When we say that a wax model of a lemon is a perfect facsimile of the fruit, all we can mean is that the two may be visually indistinguishable when seen exactly in the same light. The lemon Kalf painted in the still life discussed by the author shows us of course the fruit in a particular illumination; without complicated artifice this illumination could not persist. Even the still-life painter cannot describe what he sees, for what he sees must change every moment. It is the simple fact of what Gibson called “ecological optics” which makes it almost irrelevant to ask whether and when Vermeer used a camera obscura, for the instrument could only have shown him the evanescent aspects of the motif which even the most rapid brushstroke could not have fixed on the canvas. However much he might have been aided in the rendering of outlines, he had no choice but to invent the uniform illumination which pervades his pictures. It must always be a creation rather than a record. But it may also be a fact of ecological optics that we bring to the task of perception an immensely fine tuning to the nuances of ambient light. Without ever knowing why, we will not respond to an arbitrarily contrived illumination as we do to a harmony such as nature might present us.

When Huygens, as quoted by Alpers, says of Dutch artists that they can even represent the warmth of the sun, he hinted at an important truth, but he should really have said that they can create the warmth of the sun, as Cuyp mysteriously did. Our sensual and emotional response to light is indeed as mysterious and varied as is our reaction to sounds.
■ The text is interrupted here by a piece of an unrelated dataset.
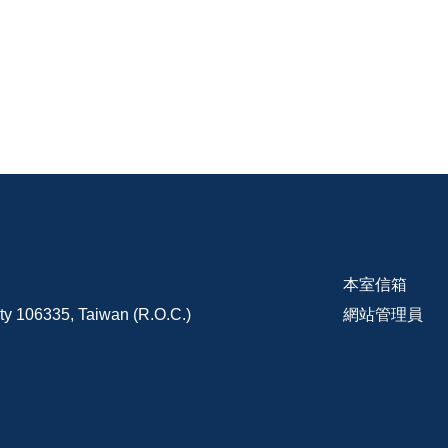
本室信箱
ity 106335, Taiwan (R.O.C.)
網站管理員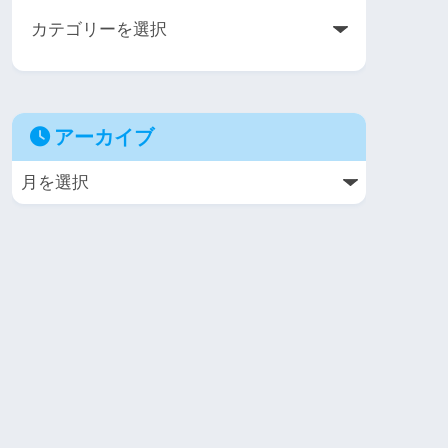
アーカイブ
We have all known moments in life when light appeared to transfigure a familiar scene and to make us feel what Wordsworth felt on Westminster Bridge. But the great artist cannot and must not wait for such a rare and fugitive spectacle. He has it in his power to transfigure the most commonplace view by the way he imagines and handles the light. Maybe this is the secret of Vermeer, and also, to a lesser extent, of the best paintings by Pieter de Hooch.

In her thought-provoking book the author carves out a niche for Rembrandt, whose art she sees as standing in dialectical opposition to the Dutch vernacular style. Here, as elsewhere, she breaks new ground. Even so, the traditional evaluation of Rembrandt as the master of chiaroscuro might still help to integrate his towering achievement with that of his lesser contemporaries. It is to be hoped that having so ably completed her defense of one mode of the “art of describing,” the author will now turn to the other. She herself has the verve, the knowledge, and the sensitivity to make us see familiar sights in a new light.